How to download all GAE datastore records?


I use GAE bulk loader to download datastore data -

appcfg.py download_data --log_file=bulkloader.log --kind=MyKind --application=s~myappid --url=http://myappid.appspot.com/rmt_api --filename=data_downloaded.csv --db_filename=skip --config_file=bulkloader.yaml

But after some time, I am getting OverQuotaError: The API call datastore_v3.RunQuery() required more quota than is available. This is about Datastore Read Operations. Looks like I should download some data on day 1, the something on day 2, day 3 etc.

How can I do it?

Upd. The doc says

If the transfer is interrupted, you can resume the transfer from where it left off using the --db_filename=... and --result_db_filename=... arguments. These arguments are the names of the progress file and the results file created by the tool, which are either names you provided with the arguments when you started the transfer, or default names that include a timestamp. This assumes you have sqlite3 installed, and did not disable progress files with --db_filename=skip.

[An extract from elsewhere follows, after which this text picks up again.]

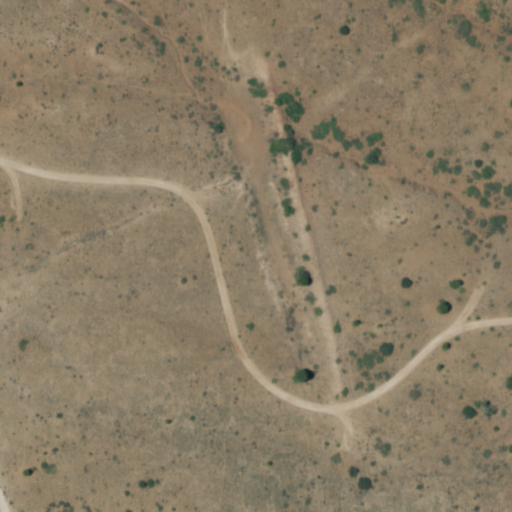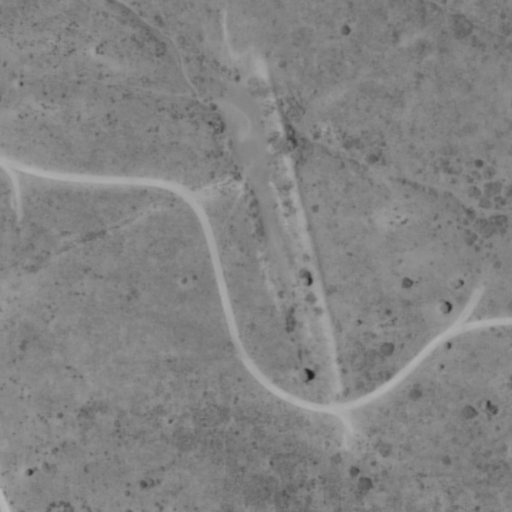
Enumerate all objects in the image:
road: (5, 498)
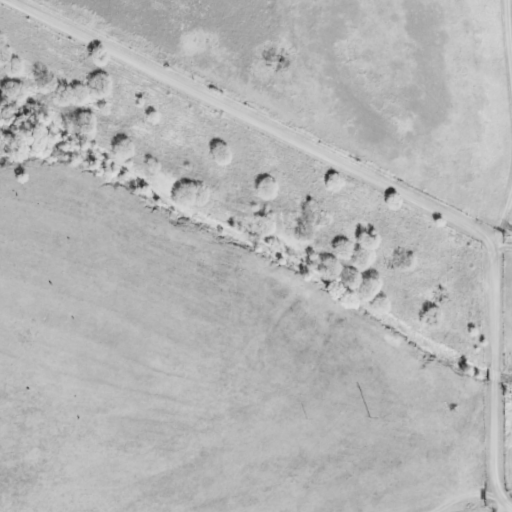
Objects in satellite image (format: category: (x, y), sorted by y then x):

Does it mean that I can run appcfg.py download_data ... several times passing the same db_filename and result_db_filename values and it will continue to download remaining records each time? What will happen with my CSV file? Will it add records at the end of file?


Solution

  • Usage of db_filename and result_db_filename allows to download data in a few days. Once daily limit is reached, downloading can be stopped and then started again on the next day - it will not download the same data again, but will continue to download remaining items. CSV file will be created once all data is downloaded (i.e. on the last day).